#The script run_analysis.R Works in the following way:
First the working directory is set in the UCI HAR Dataset that was downloaded and extracted. The filestructure in the directory is unchanged from the extracted set.
##Data read in: The script reads data from the "features" and "acitivity_labels" text files to R data frames. Then files that are specific for each of the two datasets (training and test) are read into R data frames. There are three files for each set that include 1)Subject number, 2) Activity and 3) measurements.
##Building and combining data frames: For each of the two sets a data frame is built using cbind(), combining the subject number, activity number and the measurements. The "features.txt" file is used as column names for the meaurements. Finally the two data sets are combined using rbind().

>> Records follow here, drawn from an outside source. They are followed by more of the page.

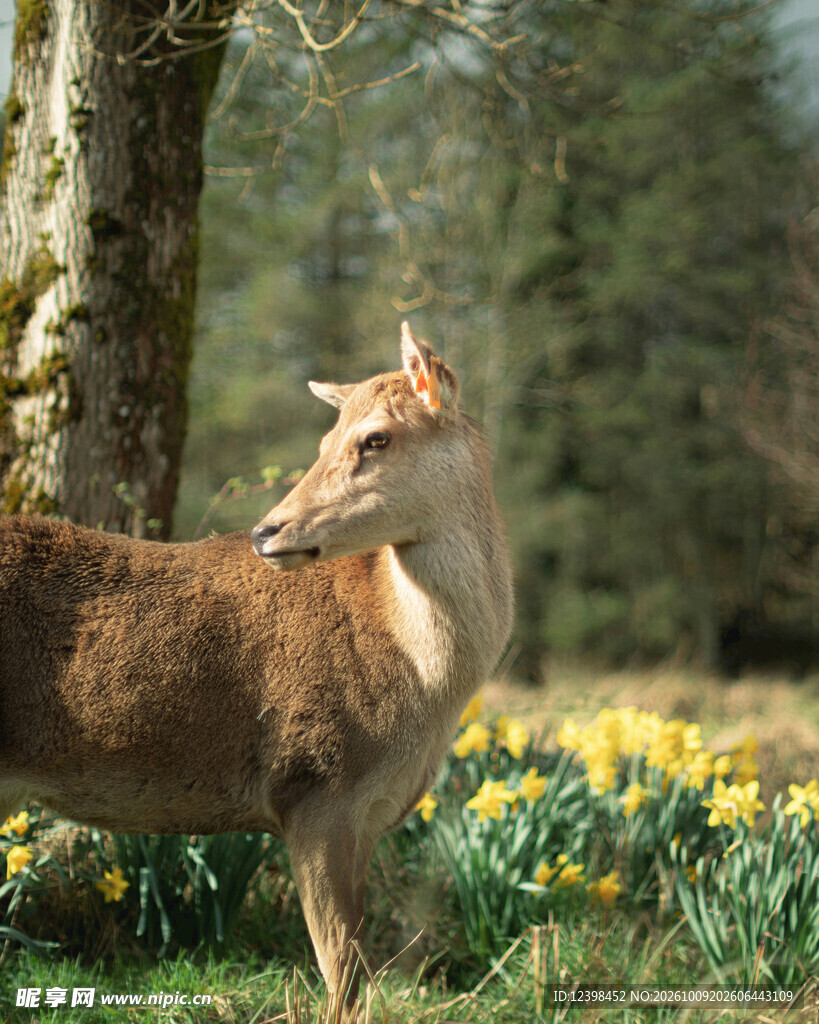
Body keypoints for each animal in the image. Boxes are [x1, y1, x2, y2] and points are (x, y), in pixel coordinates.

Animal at [0, 324, 513, 1012]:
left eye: (376, 437)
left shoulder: (367, 815)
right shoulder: (314, 785)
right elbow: (341, 975)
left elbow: (358, 973)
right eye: (324, 440)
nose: (266, 532)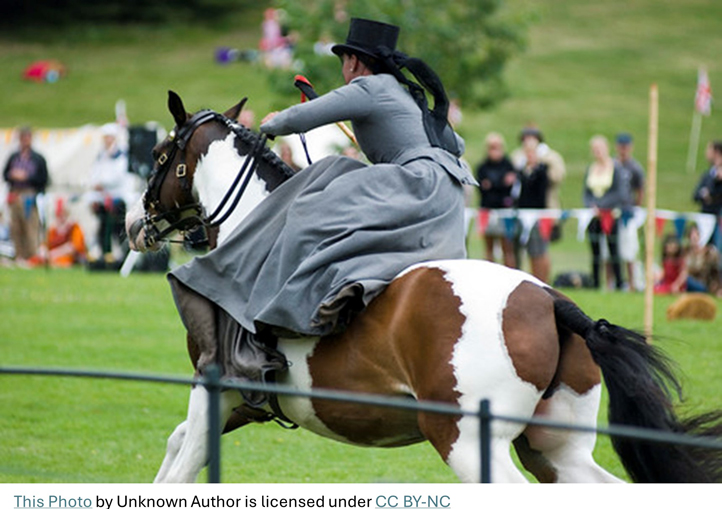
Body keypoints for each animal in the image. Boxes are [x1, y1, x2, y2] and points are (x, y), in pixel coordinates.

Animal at [125, 91, 722, 483]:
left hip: (468, 444)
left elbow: (180, 470)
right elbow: (175, 448)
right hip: (556, 452)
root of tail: (552, 301)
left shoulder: (213, 390)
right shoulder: (239, 404)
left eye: (158, 156)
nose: (136, 224)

##Filtering data : To extract only columns with means and standard deviations I used grepl and searched for either "mean()" or std() in the column names. 66 columns with measurements were extracted.
##Renaming activity labels: To rename the values in the activity column mapvalues() from the plyr package was used exchange numbers and descriptive labels (use labels from "activity_labels.txt").
##Calculating means for the 66 variables for each subject and each activity Use aggregate() to calculate means for all the measurements for each subject and each activity. Resulting in a tidy dataset with 180 rows (6 activities x 30 subjects) and 68 columns (one for each measurement (66 total), one for subject number and one for activity.
##Output the tidy Data Use write.csv() to export the data to a text file.